GEGEVEN FRAGMENT:
____________________

In een bijzondere uitvoeringsvorm van de uitvinding vormen de twee schotten op de twee uiteinden van de rotor een diffusor en bezitten ze ten minste stroomopwaarts van de rotor uiteinden waarvan de naar elkaar gekeerde zijden uit elkaar lopen.
In een merkwaardige uitvoeringsvorm van de uitvinding bevat de rotor een vliegwiel dat op de rotoras is vastgemaakt, welk vliegwiel tussen twee schotten is opgesteld en is de opening tussen deze twee schotten ten minste aan de stroomopwaarts gelegen zijde van het vliegwiel afgesloten.
In deze uitvoeringsvorm wordt stroming ter plaatse van het vliegwiel vermeden zodat dit vliegwiel ongehinderd in stilstaand water kan draaien.
Andere bijzonderheden en voordelen van de uitvinding zullen blijken uit de hiervolgende beschrijving van een onderwater-schoepenrad volgens de uitvinding. Deze beschrijving wordt enkel als voorbeeld gegeven en beperkt de uitvinding niet. De verwijzingscijfers betreffen de hieraan toegevoegde tekeningen, waarin : figuur l schematisch een bovenaanzicht weergeeft van een onderwater-schoepenrad volgens de uitvinding; figuur 2 het gedeelte aangeduid door F2 weergeeft van het bovenaanzicht van figuur 1, op grotere schaal getekend.
figuur 3 een doorsnede weergeeft volgens de lijn III-III uit figuur 2; figuur 4 een doorsnede weergeeft volgens de lijn IV-IV uit figuur 3; figuur 5 een gedeelte van figuur 3 weergeeft, op grotere schaal getekend; figuur 6 een doorsnede weergeeft volgens de lijn VI-VI uit figuur 5;
Het onderwater-schoepenrad volgens de figuren bevat in hoofdzaak een gestel 1 en een daarin gemonteerde rotor 2.
De rotor 2 is van een op zichzelf bekend type, bijvoorbeeld zoals beschreven in BE-A-897.766 of BE-A-900281. Hij bestaat uit een rotoras 3, een in het midden op deze as 3 vastgemaakt vliegwiel 4 en een aantal rotorelementen 5, bijvoorbeeld vier aan elke zijde van het vliegwiel.

____________________

BESCHIKBARE GEGEVENS:
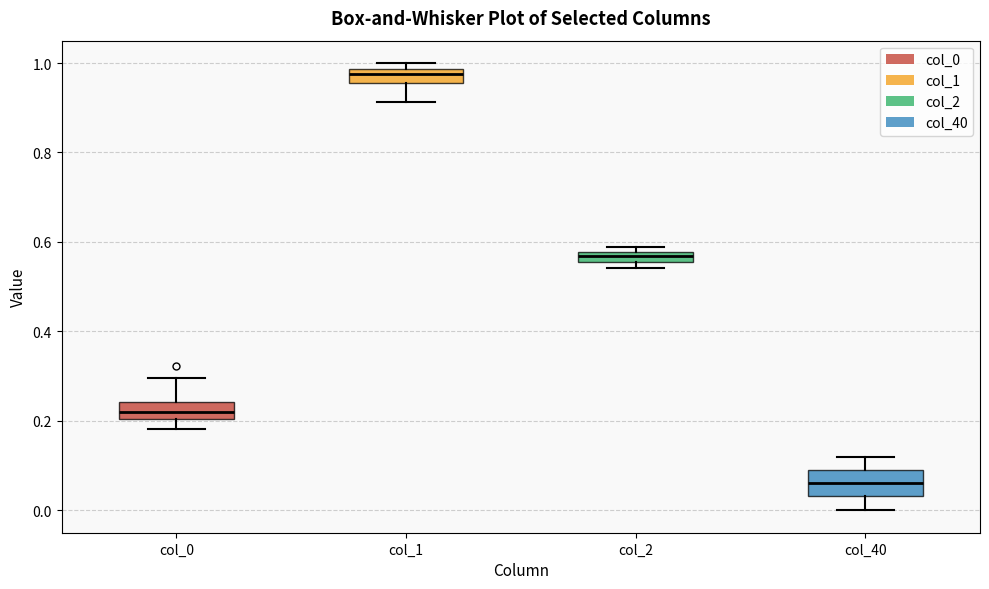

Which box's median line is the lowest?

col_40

____________________

OPDRACHT:
Som alle figuren op die het fragment over het onderwater-schoepenrad noemt. Vermeld bij elke figuur wat ze weergeeft. Baseer je uitsluitend op het fragment.

ANTWOORDVAK:
- figuur 1: een schematisch bovenaanzicht van een onderwater-schoepenrad volgens de uitvinding
- figuur 2: het gedeelte aangeduid door F2 van het bovenaanzicht van figuur 1, op grotere schaal getekend
- figuur 3: een doorsnede volgens de lijn III-III uit figuur 2
- figuur 4: een doorsnede volgens de lijn IV-IV uit figuur 3
- figuur 5: een gedeelte van figuur 3, op grotere schaal getekend
- figuur 6: een doorsnede volgens de lijn VI-VI uit figuur 5